Provided passage:
####

With the Inverse Conway Maneuver in our heads and thoughts of an organization design brewing, I dusted off my old copy of “Building Microservices”. The Principles of Microservices that Sam Newman lays down in the book has served as a guiding principle for all the decisions we made to get out of the aforementioned Dependency Hell.
Under this new work-in-progress org structure, we decided to bucket responsibilities for each of the above under the Services and Platforms teams.
- Modeled around Business Domain
- Hide Implementation Details
- Deploying Independently
- Culture of Automation
- Decentralize all the Things
- Isolate Failure
- Highly Observable
Consumer Driven Contracts at Postman
As part of implementing everything that Principles of Microservices talks about, we found that consumer-driven contracts were one of the biggest drivers in conquering our dependency hell. I recommend reading the article on doing Consumer-driven contract testing using Postman to get more idea on that topic.
I think of Consumer-driven contracts as the representation of the consumer’s understanding of your API and a mapping of their consumption behavior. Once the designed API is shared with the consumers, the consumers define their contracts. These contracts are reviewed by the API designer and upon approval added to the list of contracts to be executed.
We execute contracts in 3 scenarios:
- Execution of a CI/CD pipeline: Newman and Docker Container
- Deployment event: On beta and staging environments. This includes serverless setups and Postman Monitors along with cloud APIs
- Periodic monitors: Running contract tests on monitors once a day to test for contract breakage over time.
This is how we built our whole strategy on conquering microservice dependency hell. I talked about the decision components that we put into action. In the next and final installment of this series, I will discuss how we work as a team right now and how we are implementing a growth framework and climbing up the ladder of service maturity model.
In the end, conquering dependency hell is as much about the people as it is about the software they build.
- We use NodeJS heavily at Postman — in our services and in our apps. The way our engineering team manages package dependencies and ensures no vulnerabilities creep in, deserves a long technical piece of its own.\

####

(Extracted page text data)
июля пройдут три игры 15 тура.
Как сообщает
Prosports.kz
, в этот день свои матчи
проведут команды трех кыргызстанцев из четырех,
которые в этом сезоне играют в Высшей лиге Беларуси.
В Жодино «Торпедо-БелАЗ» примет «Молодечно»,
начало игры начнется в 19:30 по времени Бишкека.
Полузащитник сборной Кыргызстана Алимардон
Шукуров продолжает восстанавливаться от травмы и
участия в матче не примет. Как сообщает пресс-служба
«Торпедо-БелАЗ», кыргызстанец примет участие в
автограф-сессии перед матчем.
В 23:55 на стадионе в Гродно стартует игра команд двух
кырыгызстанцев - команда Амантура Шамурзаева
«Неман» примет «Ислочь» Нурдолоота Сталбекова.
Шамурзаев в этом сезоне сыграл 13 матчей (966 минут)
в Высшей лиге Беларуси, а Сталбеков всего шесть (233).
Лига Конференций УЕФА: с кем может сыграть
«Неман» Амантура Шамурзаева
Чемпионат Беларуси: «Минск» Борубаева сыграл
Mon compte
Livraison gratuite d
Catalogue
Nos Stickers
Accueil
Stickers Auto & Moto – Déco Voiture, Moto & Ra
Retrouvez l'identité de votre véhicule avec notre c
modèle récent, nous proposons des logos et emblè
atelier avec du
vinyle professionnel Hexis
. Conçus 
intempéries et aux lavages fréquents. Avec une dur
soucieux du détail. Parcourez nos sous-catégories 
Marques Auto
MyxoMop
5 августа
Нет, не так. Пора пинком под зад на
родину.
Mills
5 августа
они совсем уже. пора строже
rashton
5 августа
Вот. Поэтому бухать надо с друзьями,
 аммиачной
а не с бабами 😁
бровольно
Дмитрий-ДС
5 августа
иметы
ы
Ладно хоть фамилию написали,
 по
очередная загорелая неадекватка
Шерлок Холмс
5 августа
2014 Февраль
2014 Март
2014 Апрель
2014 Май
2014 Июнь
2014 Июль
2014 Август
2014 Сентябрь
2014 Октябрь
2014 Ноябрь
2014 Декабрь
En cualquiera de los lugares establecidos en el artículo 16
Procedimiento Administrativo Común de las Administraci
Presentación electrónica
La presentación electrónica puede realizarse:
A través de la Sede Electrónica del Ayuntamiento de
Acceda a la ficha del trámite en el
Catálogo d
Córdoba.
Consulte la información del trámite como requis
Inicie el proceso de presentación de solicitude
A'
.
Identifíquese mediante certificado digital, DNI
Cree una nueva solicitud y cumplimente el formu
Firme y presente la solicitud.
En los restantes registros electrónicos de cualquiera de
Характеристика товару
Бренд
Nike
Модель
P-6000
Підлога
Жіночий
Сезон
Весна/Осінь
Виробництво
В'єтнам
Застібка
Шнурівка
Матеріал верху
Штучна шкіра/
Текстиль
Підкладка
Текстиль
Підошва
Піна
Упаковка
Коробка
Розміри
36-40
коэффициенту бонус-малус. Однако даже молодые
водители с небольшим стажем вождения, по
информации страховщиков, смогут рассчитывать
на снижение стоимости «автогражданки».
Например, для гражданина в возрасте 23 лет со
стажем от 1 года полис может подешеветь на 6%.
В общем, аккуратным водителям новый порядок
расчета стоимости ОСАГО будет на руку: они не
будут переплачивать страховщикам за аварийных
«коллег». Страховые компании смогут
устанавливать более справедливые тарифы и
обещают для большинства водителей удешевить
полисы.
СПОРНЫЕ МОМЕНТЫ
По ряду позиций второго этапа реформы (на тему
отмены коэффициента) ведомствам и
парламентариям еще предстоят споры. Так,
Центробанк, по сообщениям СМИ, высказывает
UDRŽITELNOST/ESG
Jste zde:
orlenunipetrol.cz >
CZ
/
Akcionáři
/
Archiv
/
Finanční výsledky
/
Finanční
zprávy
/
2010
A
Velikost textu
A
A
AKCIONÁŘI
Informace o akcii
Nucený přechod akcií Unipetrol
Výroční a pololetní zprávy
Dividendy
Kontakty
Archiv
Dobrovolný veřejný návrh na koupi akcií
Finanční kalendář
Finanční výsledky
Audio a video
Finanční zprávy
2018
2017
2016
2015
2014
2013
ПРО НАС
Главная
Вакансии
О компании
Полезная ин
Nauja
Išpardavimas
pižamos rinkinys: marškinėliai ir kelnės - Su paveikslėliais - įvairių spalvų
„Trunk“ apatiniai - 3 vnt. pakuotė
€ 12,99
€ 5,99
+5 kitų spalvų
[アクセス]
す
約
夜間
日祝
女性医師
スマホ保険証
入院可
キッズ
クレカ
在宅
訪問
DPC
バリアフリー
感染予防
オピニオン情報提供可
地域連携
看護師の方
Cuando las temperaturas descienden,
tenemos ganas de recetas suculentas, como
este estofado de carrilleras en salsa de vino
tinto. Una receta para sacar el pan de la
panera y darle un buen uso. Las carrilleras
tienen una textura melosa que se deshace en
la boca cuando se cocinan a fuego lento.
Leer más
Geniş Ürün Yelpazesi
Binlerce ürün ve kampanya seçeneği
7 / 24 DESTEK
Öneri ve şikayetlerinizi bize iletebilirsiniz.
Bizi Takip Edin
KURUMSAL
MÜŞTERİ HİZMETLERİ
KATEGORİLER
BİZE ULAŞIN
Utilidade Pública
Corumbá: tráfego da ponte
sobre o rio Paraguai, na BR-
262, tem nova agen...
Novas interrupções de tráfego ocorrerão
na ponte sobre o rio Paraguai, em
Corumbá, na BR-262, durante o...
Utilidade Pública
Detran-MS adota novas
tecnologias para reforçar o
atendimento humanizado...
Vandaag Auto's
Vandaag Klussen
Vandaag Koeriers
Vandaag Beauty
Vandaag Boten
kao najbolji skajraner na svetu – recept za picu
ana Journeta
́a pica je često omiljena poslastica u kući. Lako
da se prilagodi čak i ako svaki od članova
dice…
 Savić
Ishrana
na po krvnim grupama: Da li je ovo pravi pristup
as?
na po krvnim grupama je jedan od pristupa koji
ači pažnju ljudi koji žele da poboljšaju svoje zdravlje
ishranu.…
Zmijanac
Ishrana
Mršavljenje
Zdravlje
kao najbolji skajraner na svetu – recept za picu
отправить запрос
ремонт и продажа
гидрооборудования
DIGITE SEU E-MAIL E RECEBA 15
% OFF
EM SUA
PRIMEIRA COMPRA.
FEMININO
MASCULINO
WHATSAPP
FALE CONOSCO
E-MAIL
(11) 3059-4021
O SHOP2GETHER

####

Parts of the exercise:
A. Repeat the part of the article on microservice dependency hell from "We execute contracts" up to and including "breakage over time.".
B. Reproduce the lines of the entries exactly, from the first line up to and including the line with "Retrouvez l'identité de".

Responses to the tasks:
A.
We execute contracts in 3 scenarios:
- Execution of a CI/CD pipeline: Newman and Docker Container
- Deployment event: On beta and staging environments. This includes serverless setups and Postman Monitors along with cloud APIs
- Periodic monitors: Running contract tests on monitors once a day to test for contract breakage over time.

B.
июля пройдут три игры 15 тура.
Как сообщает
Prosports.kz
, в этот день свои матчи
проведут команды трех кыргызстанцев из четырех,
которые в этом сезоне играют в Высшей лиге Беларуси.
В Жодино «Торпедо-БелАЗ» примет «Молодечно»,
начало игры начнется в 19:30 по времени Бишкека.
Полузащитник сборной Кыргызстана Алимардон
Шукуров продолжает восстанавливаться от травмы и
участия в матче не примет. Как сообщает пресс-служба
«Торпедо-БелАЗ», кыргызстанец примет участие в
автограф-сессии перед матчем.
В 23:55 на стадионе в Гродно стартует игра команд двух
кырыгызстанцев - команда Амантура Шамурзаева
«Неман» примет «Ислочь» Нурдолоота Сталбекова.
Шамурзаев в этом сезоне сыграл 13 матчей (966 минут)
в Высшей лиге Беларуси, а Сталбеков всего шесть (233).
Лига Конференций УЕФА: с кем может сыграть
«Неман» Амантура Шамурзаева
Чемпионат Беларуси: «Минск» Борубаева сыграл
Mon compte
Livraison gratuite d
Catalogue
Nos Stickers
Accueil
Stickers Auto & Moto – Déco Voiture, Moto & Ra
Retrouvez l'identité de votre véhicule avec notre c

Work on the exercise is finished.